**Assignment:** Set down all of the data exactly. Pictures stay out of the copy.

[Opening The data section]

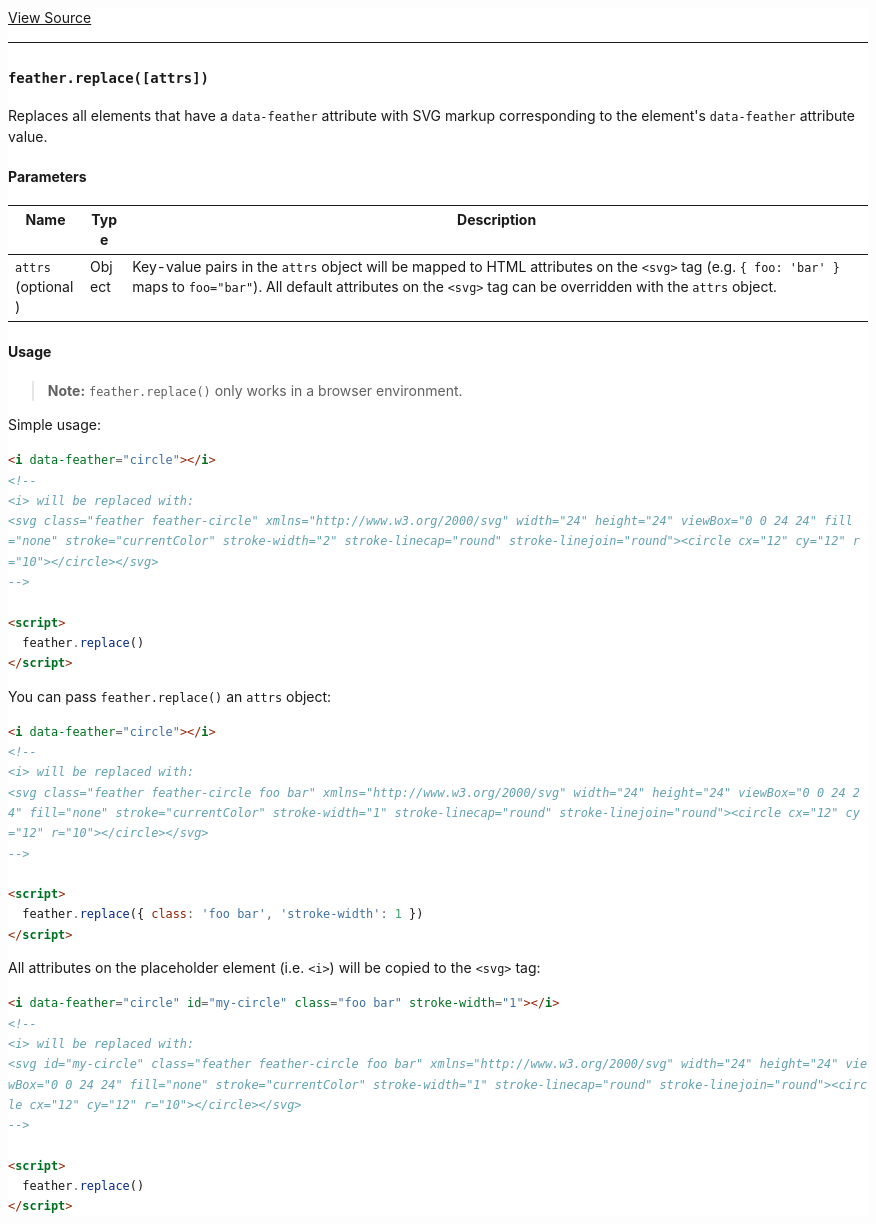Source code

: [View Source](https://github.com/colebemis/feather/blob/master/src/icon.js)

---

### `feather.replace([attrs])`

Replaces all elements that have a `data-feather` attribute with SVG markup corresponding to the element's `data-feather` attribute value.

#### Parameters

| Name       | Type   | Description |
| ---------- | ------ | ----------- |
| `attrs` (optional)  | Object | Key-value pairs in the `attrs` object will be mapped to HTML attributes on the `<svg>` tag (e.g. `{ foo: 'bar' }` maps to `foo="bar"`). All default attributes on the `<svg>` tag can be overridden with the `attrs` object. |

#### Usage

> **Note:** `feather.replace()` only works in a browser environment.

Simple usage:
```html
<i data-feather="circle"></i>
<!--
<i> will be replaced with:
<svg class="feather feather-circle" xmlns="http://www.w3.org/2000/svg" width="24" height="24" viewBox="0 0 24 24" fill="none" stroke="currentColor" stroke-width="2" stroke-linecap="round" stroke-linejoin="round"><circle cx="12" cy="12" r="10"></circle></svg>
-->

<script>
  feather.replace()
</script>
```

You can pass `feather.replace()` an `attrs` object:
```html
<i data-feather="circle"></i>
<!--
<i> will be replaced with:
<svg class="feather feather-circle foo bar" xmlns="http://www.w3.org/2000/svg" width="24" height="24" viewBox="0 0 24 24" fill="none" stroke="currentColor" stroke-width="1" stroke-linecap="round" stroke-linejoin="round"><circle cx="12" cy="12" r="10"></circle></svg>
-->

<script>
  feather.replace({ class: 'foo bar', 'stroke-width': 1 })
</script>
```

All attributes on the placeholder element (i.e. `<i>`) will be copied to the `<svg>` tag:

```html
<i data-feather="circle" id="my-circle" class="foo bar" stroke-width="1"></i>
<!--
<i> will be replaced with:
<svg id="my-circle" class="feather feather-circle foo bar" xmlns="http://www.w3.org/2000/svg" width="24" height="24" viewBox="0 0 24 24" fill="none" stroke="currentColor" stroke-width="1" stroke-linecap="round" stroke-linejoin="round"><circle cx="12" cy="12" r="10"></circle></svg>
-->

<script>
  feather.replace()
</script>
```
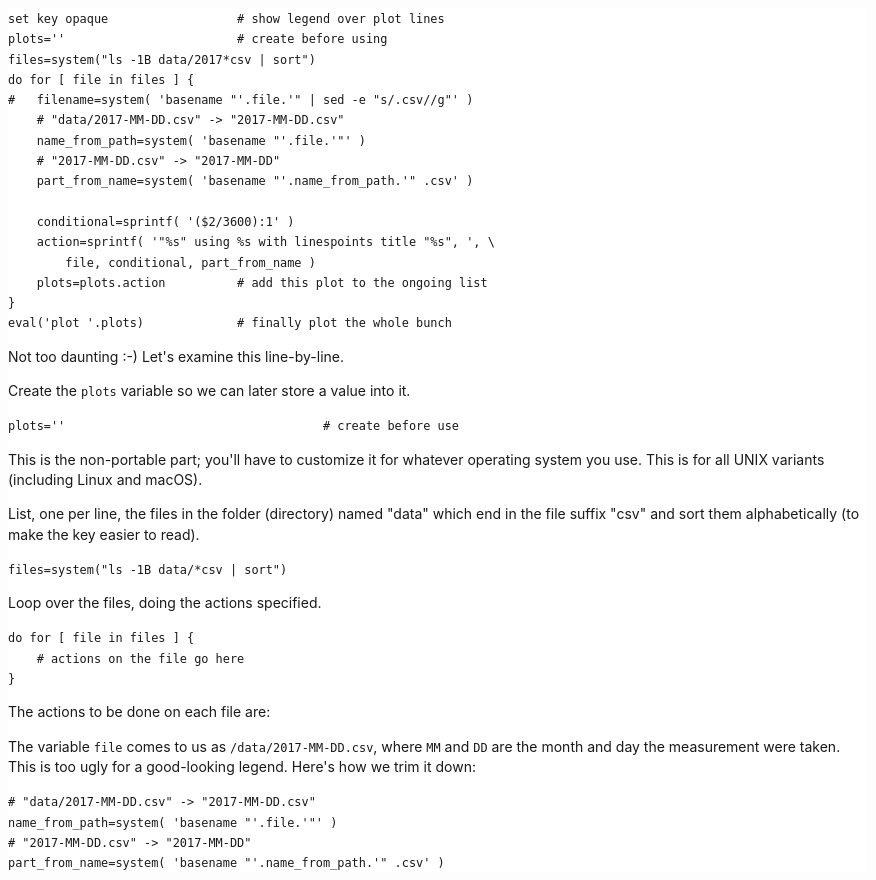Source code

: 
```
set key opaque					# show legend over plot lines
plots=''						# create before using
files=system("ls -1B data/2017*csv | sort")
do for [ file in files ] {
#	filename=system( 'basename "'.file.'" | sed -e "s/.csv//g"' )
	# "data/2017-MM-DD.csv" -> "2017-MM-DD.csv"
	name_from_path=system( 'basename "'.file.'"' )
	# "2017-MM-DD.csv" -> "2017-MM-DD"
	part_from_name=system( 'basename "'.name_from_path.'" .csv' )

	conditional=sprintf( '($2/3600):1' )
	action=sprintf( '"%s" using %s with linespoints title "%s", ', \
		file, conditional, part_from_name )
	plots=plots.action			# add this plot to the ongoing list
}
eval('plot '.plots)				# finally plot the whole bunch
```

Not too daunting :-) Let's examine this line-by-line.

Create the `plots` variable so we can later store a value into it.

```
plots=''									# create before use
```

This is the non-portable part; you'll have to customize it for whatever operating system you use. This is for all UNIX variants (including Linux and macOS).

List, one per line, the files in the folder (directory) named "data" which end in the file suffix "csv" and sort them alphabetically (to make the key easier to read).

```
files=system("ls -1B data/*csv | sort")
```

Loop over the files, doing the actions specified.

```
do for [ file in files ] {
	# actions on the file go here
}
```

The actions to be done on each file are:

The variable `file` comes to us as `/data/2017-MM-DD.csv`, where `MM` and `DD` are the month and day the measurement were taken. This is too ugly for a good-looking legend. Here's how we trim it down:

```
# "data/2017-MM-DD.csv" -> "2017-MM-DD.csv"
name_from_path=system( 'basename "'.file.'"' )
# "2017-MM-DD.csv" -> "2017-MM-DD"
part_from_name=system( 'basename "'.name_from_path.'" .csv' )
```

[Closing The data section]

**Reply to the exercise:**
Source code

: [View Source](https://github.com/colebemis/feather/blob/master/src/icon.js)

---

### `feather.replace([attrs])`

Replaces all elements that have a `data-feather` attribute with SVG markup corresponding to the element's `data-feather` attribute value.

#### Parameters

| Name       | Type   | Description |
| ---------- | ------ | ----------- |
| `attrs` (optional)  | Object | Key-value pairs in the `attrs` object will be mapped to HTML attributes on the `<svg>` tag (e.g. `{ foo: 'bar' }` maps to `foo="bar"`). All default attributes on the `<svg>` tag can be overridden with the `attrs` object. |

#### Usage

> **Note:** `feather.replace()` only works in a browser environment.

Simple usage:
```html
<i data-feather="circle"></i>
<!--
<i> will be replaced with:
<svg class="feather feather-circle" xmlns="http://www.w3.org/2000/svg" width="24" height="24" viewBox="0 0 24 24" fill="none" stroke="currentColor" stroke-width="2" stroke-linecap="round" stroke-linejoin="round"><circle cx="12" cy="12" r="10"></circle></svg>
-->

<script>
  feather.replace()
</script>
```

You can pass `feather.replace()` an `attrs` object:
```html
<i data-feather="circle"></i>
<!--
<i> will be replaced with:
<svg class="feather feather-circle foo bar" xmlns="http://www.w3.org/2000/svg" width="24" height="24" viewBox="0 0 24 24" fill="none" stroke="currentColor" stroke-width="1" stroke-linecap="round" stroke-linejoin="round"><circle cx="12" cy="12" r="10"></circle></svg>
-->

<script>
  feather.replace({ class: 'foo bar', 'stroke-width': 1 })
</script>
```

All attributes on the placeholder element (i.e. `<i>`) will be copied to the `<svg>` tag:

```html
<i data-feather="circle" id="my-circle" class="foo bar" stroke-width="1"></i>
<!--
<i> will be replaced with:
<svg id="my-circle" class="feather feather-circle foo bar" xmlns="http://www.w3.org/2000/svg" width="24" height="24" viewBox="0 0 24 24" fill="none" stroke="currentColor" stroke-width="1" stroke-linecap="round" stroke-linejoin="round"><circle cx="12" cy="12" r="10"></circle></svg>
-->

<script>
  feather.replace()
</script>
```
Source code

: 
```
set key opaque					# show legend over plot lines
plots=''						# create before using
files=system("ls -1B data/2017*csv | sort")
do for [ file in files ] {
#	filename=system( 'basename "'.file.'" | sed -e "s/.csv//g"' )
	# "data/2017-MM-DD.csv" -> "2017-MM-DD.csv"
	name_from_path=system( 'basename "'.file.'"' )
	# "2017-MM-DD.csv" -> "2017-MM-DD"
	part_from_name=system( 'basename "'.name_from_path.'" .csv' )

	conditional=sprintf( '($2/3600):1' )
	action=sprintf( '"%s" using %s with linespoints title "%s", ', \
		file, conditional, part_from_name )
	plots=plots.action			# add this plot to the ongoing list
}
eval('plot '.plots)				# finally plot the whole bunch
```

Not too daunting :-) Let's examine this line-by-line.

Create the `plots` variable so we can later store a value into it.

```
plots=''									# create before use
```

This is the non-portable part; you'll have to customize it for whatever operating system you use. This is for all UNIX variants (including Linux and macOS).

List, one per line, the files in the folder (directory) named "data" which end in the file suffix "csv" and sort them alphabetically (to make the key easier to read).

```
files=system("ls -1B data/*csv | sort")
```

Loop over the files, doing the actions specified.

```
do for [ file in files ] {
	# actions on the file go here
}
```

The actions to be done on each file are:

The variable `file` comes to us as `/data/2017-MM-DD.csv`, where `MM` and `DD` are the month and day the measurement were taken. This is too ugly for a good-looking legend. Here's how we trim it down:

```
# "data/2017-MM-DD.csv" -> "2017-MM-DD.csv"
name_from_path=system( 'basename "'.file.'"' )
# "2017-MM-DD.csv" -> "2017-MM-DD"
part_from_name=system( 'basename "'.name_from_path.'" .csv' )
```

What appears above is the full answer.